• **TASK REQUIREMENTS**: Please return every line in the entries below with the word "will" in it.

--- INFORMATION Enclosed Below ---

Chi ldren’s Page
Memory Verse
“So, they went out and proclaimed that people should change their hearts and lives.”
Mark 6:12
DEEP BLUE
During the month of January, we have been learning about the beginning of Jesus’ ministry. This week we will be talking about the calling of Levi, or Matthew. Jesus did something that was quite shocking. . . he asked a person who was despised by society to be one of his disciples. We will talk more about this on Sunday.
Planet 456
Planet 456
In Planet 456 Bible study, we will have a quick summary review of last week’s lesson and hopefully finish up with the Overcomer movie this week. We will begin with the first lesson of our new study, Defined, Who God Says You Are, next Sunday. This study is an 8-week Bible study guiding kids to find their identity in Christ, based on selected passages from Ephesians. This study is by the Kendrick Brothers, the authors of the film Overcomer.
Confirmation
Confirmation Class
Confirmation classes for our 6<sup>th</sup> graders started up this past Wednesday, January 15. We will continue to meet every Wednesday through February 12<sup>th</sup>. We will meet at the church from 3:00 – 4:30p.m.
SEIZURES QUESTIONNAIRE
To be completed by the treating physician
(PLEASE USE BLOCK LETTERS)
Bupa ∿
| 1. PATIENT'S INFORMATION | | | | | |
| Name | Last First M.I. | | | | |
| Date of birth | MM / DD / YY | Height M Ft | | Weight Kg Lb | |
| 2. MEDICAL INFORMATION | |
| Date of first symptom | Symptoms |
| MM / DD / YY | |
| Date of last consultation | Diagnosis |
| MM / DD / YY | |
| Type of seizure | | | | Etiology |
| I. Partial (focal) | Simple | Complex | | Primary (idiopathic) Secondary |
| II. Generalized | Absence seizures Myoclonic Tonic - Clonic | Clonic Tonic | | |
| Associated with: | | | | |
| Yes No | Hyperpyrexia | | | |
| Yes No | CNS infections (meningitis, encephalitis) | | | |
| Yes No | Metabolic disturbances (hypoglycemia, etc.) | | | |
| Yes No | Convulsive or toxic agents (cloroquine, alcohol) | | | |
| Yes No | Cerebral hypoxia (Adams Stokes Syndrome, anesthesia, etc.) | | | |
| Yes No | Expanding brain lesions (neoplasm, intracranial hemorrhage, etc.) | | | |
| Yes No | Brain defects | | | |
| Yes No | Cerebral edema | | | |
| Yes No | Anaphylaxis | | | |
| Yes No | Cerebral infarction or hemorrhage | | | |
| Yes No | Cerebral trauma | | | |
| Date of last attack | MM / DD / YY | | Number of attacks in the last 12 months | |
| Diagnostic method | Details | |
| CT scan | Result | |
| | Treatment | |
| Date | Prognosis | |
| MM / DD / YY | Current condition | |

--- End of Enclosed INFORMATION ---

• **RESULT OF THIS EXERCISE**:
During the month of January, we have been learning about the beginning of Jesus’ ministry. This week we will be talking about the calling of Levi, or Matthew. Jesus did something that was quite shocking. . . he asked a person who was despised by society to be one of his disciples. We will talk more about this on Sunday.
In Planet 456 Bible study, we will have a quick summary review of last week’s lesson and hopefully finish up with the Overcomer movie this week. We will begin with the first lesson of our new study, Defined, Who God Says You Are, next Sunday. This study is an 8-week Bible study guiding kids to find their identity in Christ, based on selected passages from Ephesians. This study is by the Kendrick Brothers, the authors of the film Overcomer.
Confirmation classes for our 6<sup>th</sup> graders started up this past Wednesday, January 15. We will continue to meet every Wednesday through February 12<sup>th</sup>. We will meet at the church from 3:00 – 4:30p.m.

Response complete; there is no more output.